The 3 toughest journeys in survival history

Every journey that comes as part of a survival situation can be tough, but for the majority of people who have to experience it, they usually make it out alive. Every now and then a story comes along like the tale of Aron Ralston who had a movie made about his experience called “127 Hours”. Even though he had to cut off his own arm to escape being trapped, it’s still a long way off from the extreme stories of impossible travels that were somehow survived by the people involved. Here are the 3 toughest journeys in survival history.

 

Hugh Glass

Crawled 200 miles in a state close to death

In 1823, an advert was sent out for people to join a fur trapping expedition on the upper Mississippi River, and Hugh Glass decided to answer the call. An experienced frontiersman and fur trader, Glass had previously been involved in an ambush by the Arikara tribe shortly before he was supposed to start the expedition and was apparently shot in the leg, though this didn’t stop him from reaching the meeting point of Fort Kiowa to wait for the rest of the party.

 

The 3 toughest journeys in survival history

 

It was going to be a few days before everyone was ready to leave, so Glass and a few others went on a hunting trip deep in the woods to gather meat for the journey. While sneaking through the trees, Glass came across a mother grizzly bear and startled her, causing her to charge and attack. After a very nasty fight, Glass managed to kill the bear with his knife but was in a state that caused the rest of the party to think he was already dead when they finally made it to him. They skinned the bear and draped the hide over Glass’s body before taking all his things and heading back. When Glass woke up, he found himself alone and with festering wounds and broken bones. He made a splint out of wood, reset his leg back into place, and was able to find some maggots to put into his wounds to eat the dead flesh and stop gangrene from setting in. He then proceeded to crawl and limp for almost 200 miles back to safety, where he met his very surprised party members.

 

Ernest Shackleton

Over 1000 miles in frozen waters and sliding down a mountain

On September 8, 1914, a ship called the Endurance left England and headed south towards Buenos Aires in Argentina to begin a crossing of the continent of Antarctica. The plan was to sail to the coast below Argentina, walk across the mainland, and get picked up by another ship on the opposite side. Due to bad weather and large amounts of sea ice, the voyage from Argentina to the Antarctic coastline was very slow, with increasingly larger ice sheets causing them to wait for days at a time until they could sail through. On 19 January 1915, the Endurance because frozen in the middle of a huge ice sheet and was forced to move along with its flow.
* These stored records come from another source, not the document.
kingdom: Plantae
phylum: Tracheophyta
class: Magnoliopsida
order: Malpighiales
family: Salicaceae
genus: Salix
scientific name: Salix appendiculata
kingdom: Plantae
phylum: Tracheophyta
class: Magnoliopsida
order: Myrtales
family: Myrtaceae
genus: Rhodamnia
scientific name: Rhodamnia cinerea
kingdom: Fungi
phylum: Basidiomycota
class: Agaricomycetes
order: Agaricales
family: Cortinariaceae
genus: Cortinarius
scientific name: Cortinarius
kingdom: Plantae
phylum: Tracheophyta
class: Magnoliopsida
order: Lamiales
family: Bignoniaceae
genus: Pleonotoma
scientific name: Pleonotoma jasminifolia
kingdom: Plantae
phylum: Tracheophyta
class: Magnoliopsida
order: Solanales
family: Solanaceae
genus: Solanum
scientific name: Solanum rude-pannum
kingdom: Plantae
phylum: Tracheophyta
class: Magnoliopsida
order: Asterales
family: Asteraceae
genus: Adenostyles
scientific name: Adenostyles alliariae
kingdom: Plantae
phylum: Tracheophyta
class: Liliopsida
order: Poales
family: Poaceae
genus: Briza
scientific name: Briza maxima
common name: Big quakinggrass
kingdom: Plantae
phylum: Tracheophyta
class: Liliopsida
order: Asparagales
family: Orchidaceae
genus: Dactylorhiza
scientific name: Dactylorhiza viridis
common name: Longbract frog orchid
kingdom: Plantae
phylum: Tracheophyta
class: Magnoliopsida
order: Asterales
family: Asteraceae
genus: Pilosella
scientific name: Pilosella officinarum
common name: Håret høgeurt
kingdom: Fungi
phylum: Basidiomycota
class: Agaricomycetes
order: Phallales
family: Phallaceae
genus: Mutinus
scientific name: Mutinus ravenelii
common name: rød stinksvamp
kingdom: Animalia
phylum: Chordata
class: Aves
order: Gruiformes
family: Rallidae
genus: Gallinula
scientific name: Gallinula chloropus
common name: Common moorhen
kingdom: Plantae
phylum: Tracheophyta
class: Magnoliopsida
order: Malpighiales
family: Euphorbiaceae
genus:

On the 24th of the next month, Shackleton ordered the conversion of the ship into a winter station after realizing they were going to be trapped until the following spring.

 

(The Endurance stuck in the ice a few days before it went under)

 

In late October, the pressure on the hull caused it to split open, and Shackleton ordered it to be abandoned and a camp set up on the ice. The ship took over a month until it finally went beneath the waves, which gave them enough time to retrieve enough supplies, but they were now stranded without any means of transportation on a slowly melting ice sheet. After camping on the ice for just over 2 months, Shackleton realized they were within reach of Paulet Island and ordered his men into the small wooden lifeboats they had. After traveling over 300 miles and getting blown off course during the voyage, they ended up on another speck of land called Elephant Island. Shackleton took the five strongest men and the best lifeboat and decided their best chance of survival was to make it to the south Georgia whaling stations 720 miles away, which could send a boat back to Elephant Island for the rest of his men. They made the journey but landed on the wrong side of the island to the whaling station in a boat too badly damaged to use. They had to walk the 36-mile trip across impossible terrain, during which they were forced to slide down the side of a mountain to avoid freezing to death in a blizzard. They made it to the whaling station and a ship eventually found his men, every single one of which was still alive.

 

Sławomir Rawicz

4000-mile walk through hostile terrain

Rawicz was an officer in the Polish army during the Second World War, and shortly after the joint German and Soviet invasion of Poland, he found himself in a Russian Gulag, a type of prison camp where the inmates were often worked to death. In April 1941, Rawicz realized he was going to die if he stayed there, so he came up with a plan to escape and was joined by six others. The Gulag was located in Siberia and there was no way he’d make it through Soviet territory back to Poland, so they decided to head south and try to reach India, where there was a strong British presence.

 

(Sławomir Rawicz – 1915 – 2004)

 

The group of seven was later joined by another Polish woman, and they headed south through the frozen lands of Siberia and across the Gobi Desert. During the crossing two of the group died but Rawicz didn’t mention how in the book he later wrote about the experience. After the desert crossing, they came to the Himalayas, the crossing took over a month and another two members of the group died. The remaining four eventually made it to India where they received help from the British presence there and all went their separate ways. Rawicz made it back to Poland and rejoined the army, later writing the book about his journey called “the long walk”.